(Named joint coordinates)
——

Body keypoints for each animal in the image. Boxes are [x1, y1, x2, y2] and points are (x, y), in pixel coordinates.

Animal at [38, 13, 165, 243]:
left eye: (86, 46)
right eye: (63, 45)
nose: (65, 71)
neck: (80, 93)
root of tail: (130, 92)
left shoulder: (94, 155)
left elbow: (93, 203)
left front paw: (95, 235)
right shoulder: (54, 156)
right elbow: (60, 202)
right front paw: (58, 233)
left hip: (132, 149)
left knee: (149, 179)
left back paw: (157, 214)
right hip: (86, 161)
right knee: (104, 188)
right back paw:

——

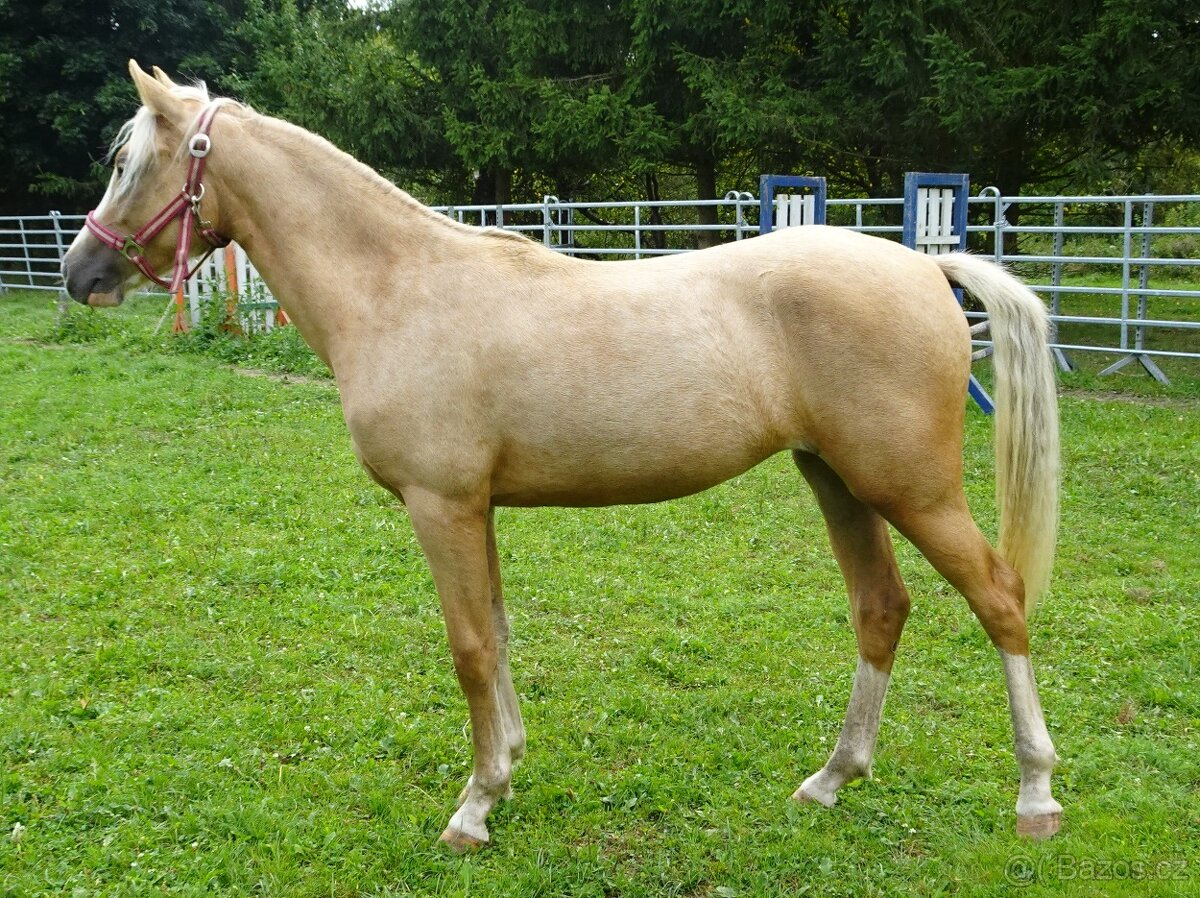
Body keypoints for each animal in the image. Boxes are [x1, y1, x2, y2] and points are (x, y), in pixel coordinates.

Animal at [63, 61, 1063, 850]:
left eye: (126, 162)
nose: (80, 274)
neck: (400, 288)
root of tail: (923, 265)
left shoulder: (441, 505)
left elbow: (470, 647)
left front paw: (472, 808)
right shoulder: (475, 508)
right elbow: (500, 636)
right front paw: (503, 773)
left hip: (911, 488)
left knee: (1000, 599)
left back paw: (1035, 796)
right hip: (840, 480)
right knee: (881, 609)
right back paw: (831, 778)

——

Reproduce exactly the section above that begins at the line containing "left eye: (126, 162)" and ends at the line containing "right back paw: (831, 778)", leaving out all other lines.

» Answer area
left eye: (126, 162)
nose: (80, 274)
neck: (400, 288)
root of tail: (923, 265)
left shoulder: (441, 505)
left elbow: (470, 647)
left front paw: (472, 808)
right shoulder: (475, 508)
right elbow: (500, 636)
right front paw: (503, 773)
left hip: (911, 488)
left knee: (1000, 599)
left back paw: (1035, 796)
right hip: (840, 480)
right knee: (881, 609)
right back paw: (831, 778)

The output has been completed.